• _Records for this exercise_

start

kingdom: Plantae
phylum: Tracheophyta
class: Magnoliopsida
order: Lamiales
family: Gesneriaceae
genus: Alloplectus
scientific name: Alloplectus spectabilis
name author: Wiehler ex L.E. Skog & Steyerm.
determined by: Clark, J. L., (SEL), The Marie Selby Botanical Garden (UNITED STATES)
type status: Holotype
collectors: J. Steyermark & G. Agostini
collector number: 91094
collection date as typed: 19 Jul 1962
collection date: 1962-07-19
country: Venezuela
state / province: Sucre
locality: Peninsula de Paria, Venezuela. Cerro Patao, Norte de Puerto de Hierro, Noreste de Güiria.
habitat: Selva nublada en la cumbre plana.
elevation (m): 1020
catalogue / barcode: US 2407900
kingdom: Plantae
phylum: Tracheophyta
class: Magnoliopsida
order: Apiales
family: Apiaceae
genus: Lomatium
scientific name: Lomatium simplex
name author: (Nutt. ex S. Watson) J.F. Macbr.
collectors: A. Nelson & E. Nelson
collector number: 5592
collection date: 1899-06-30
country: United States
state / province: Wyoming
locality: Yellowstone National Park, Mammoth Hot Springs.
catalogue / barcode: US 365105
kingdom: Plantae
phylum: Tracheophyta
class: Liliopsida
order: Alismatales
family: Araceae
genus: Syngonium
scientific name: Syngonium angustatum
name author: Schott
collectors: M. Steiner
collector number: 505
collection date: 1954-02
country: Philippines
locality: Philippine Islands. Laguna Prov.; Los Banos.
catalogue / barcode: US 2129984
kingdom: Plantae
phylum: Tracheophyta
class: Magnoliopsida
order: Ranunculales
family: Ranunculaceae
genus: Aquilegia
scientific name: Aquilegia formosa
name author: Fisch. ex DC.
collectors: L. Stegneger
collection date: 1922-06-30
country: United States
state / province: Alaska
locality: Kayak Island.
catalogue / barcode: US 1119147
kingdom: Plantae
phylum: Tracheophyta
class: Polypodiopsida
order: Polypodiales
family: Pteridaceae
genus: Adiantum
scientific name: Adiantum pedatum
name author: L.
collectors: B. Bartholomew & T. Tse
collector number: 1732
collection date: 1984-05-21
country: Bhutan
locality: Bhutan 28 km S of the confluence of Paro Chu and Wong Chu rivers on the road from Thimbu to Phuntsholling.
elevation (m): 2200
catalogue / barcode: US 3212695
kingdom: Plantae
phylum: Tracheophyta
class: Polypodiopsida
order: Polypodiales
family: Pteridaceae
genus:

end

• _Exercise objective_
Can you reproduce all of the records above word for word, keeping every line unchanged?

• _The response_
kingdom: Plantae
phylum: Tracheophyta
class: Magnoliopsida
order: Lamiales
family: Gesneriaceae
genus: Alloplectus
scientific name: Alloplectus spectabilis
name author: Wiehler ex L.E. Skog & Steyerm.
determined by: Clark, J. L., (SEL), The Marie Selby Botanical Garden (UNITED STATES)
type status: Holotype
collectors: J. Steyermark & G. Agostini
collector number: 91094
collection date as typed: 19 Jul 1962
collection date: 1962-07-19
country: Venezuela
state / province: Sucre
locality: Peninsula de Paria, Venezuela. Cerro Patao, Norte de Puerto de Hierro, Noreste de Güiria.
habitat: Selva nublada en la cumbre plana.
elevation (m): 1020
catalogue / barcode: US 2407900
kingdom: Plantae
phylum: Tracheophyta
class: Magnoliopsida
order: Apiales
family: Apiaceae
genus: Lomatium
scientific name: Lomatium simplex
name author: (Nutt. ex S. Watson) J.F. Macbr.
collectors: A. Nelson & E. Nelson
collector number: 5592
collection date: 1899-06-30
country: United States
state / province: Wyoming
locality: Yellowstone National Park, Mammoth Hot Springs.
catalogue / barcode: US 365105
kingdom: Plantae
phylum: Tracheophyta
class: Liliopsida
order: Alismatales
family: Araceae
genus: Syngonium
scientific name: Syngonium angustatum
name author: Schott
collectors: M. Steiner
collector number: 505
collection date: 1954-02
country: Philippines
locality: Philippine Islands. Laguna Prov.; Los Banos.
catalogue / barcode: US 2129984
kingdom: Plantae
phylum: Tracheophyta
class: Magnoliopsida
order: Ranunculales
family: Ranunculaceae
genus: Aquilegia
scientific name: Aquilegia formosa
name author: Fisch. ex DC.
collectors: L. Stegneger
collection date: 1922-06-30
country: United States
state / province: Alaska
locality: Kayak Island.
catalogue / barcode: US 1119147
kingdom: Plantae
phylum: Tracheophyta
class: Polypodiopsida
order: Polypodiales
family: Pteridaceae
genus: Adiantum
scientific name: Adiantum pedatum
name author: L.
collectors: B. Bartholomew & T. Tse
collector number: 1732
collection date: 1984-05-21
country: Bhutan
locality: Bhutan 28 km S of the confluence of Paro Chu and Wong Chu rivers on the road from Thimbu to Phuntsholling.
elevation (m): 2200
catalogue / barcode: US 3212695
kingdom: Plantae
phylum: Tracheophyta
class: Polypodiopsida
order: Polypodiales
family: Pteridaceae
genus:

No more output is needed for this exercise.